Anvil has been great so far, but I found an issue in displaying the data retrieved from databases.
Is there a way to have ‘persistent data’? Meaning, when a user goes to another form on the webpage, I want the data the user entered on the previous form to be saved.
I moved the post to Q&A since it’s a question about existing features.
In addition to the technique that @duncan_richards12 posted, you can also use a client-side module to hold global data that’s available to all client-side code. Do some forum searches on it and you’ll see a variety of techniques.
The Anvil extras persistence module is a good choice. So is passing the data to the next form as arguments especially is the data flow is linear and used only once.
If you are doing this regularly and on many forms I generally make a client side module and store dictionaries (or a list of dicts) there. That way you can just import the variable and do what you want with it.

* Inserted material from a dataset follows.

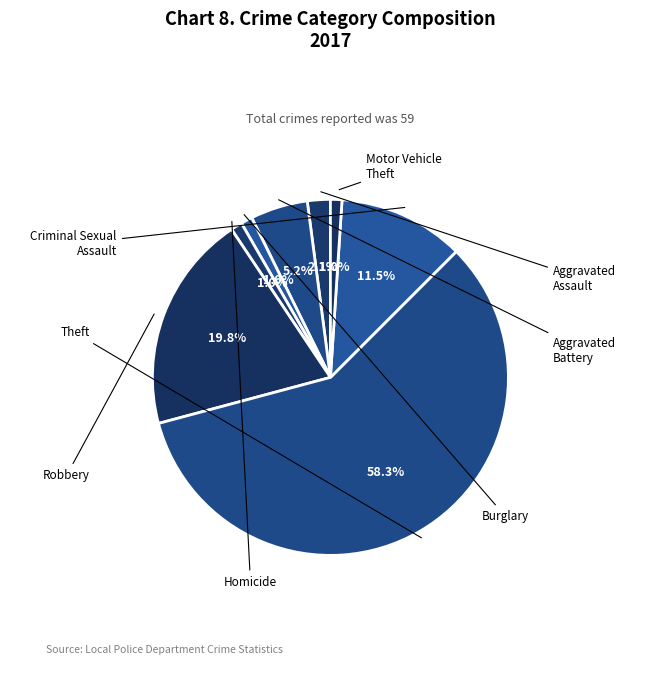

Does Aggravated Battery account for over 50% of the chart?

No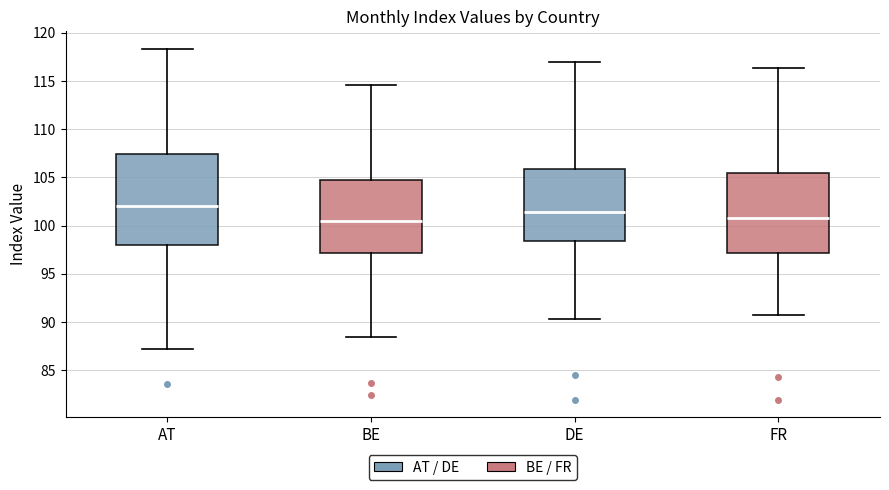

Where is the lower edge of the box for FR on the y-axis? The values are not printed on the chart, so give them approximately, as read against the axis.

97.0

I don’t understand the details of your implementation, but the way I “save” the data from the previous form is simply saving the previous form, which is an instance of a class and its content is stored in its attributes.
A form is a Python variable, and you can save a form just like you save any other Python variable, but I do it with the routing module from Anvil Extras. One of the goodies coming with the routing module is the (optional) caching of forms.
I can prevent the user from leaving a form without first clicking the Save button, I can always reload the data from the server when the form shows, or I can rely on the cashed instance.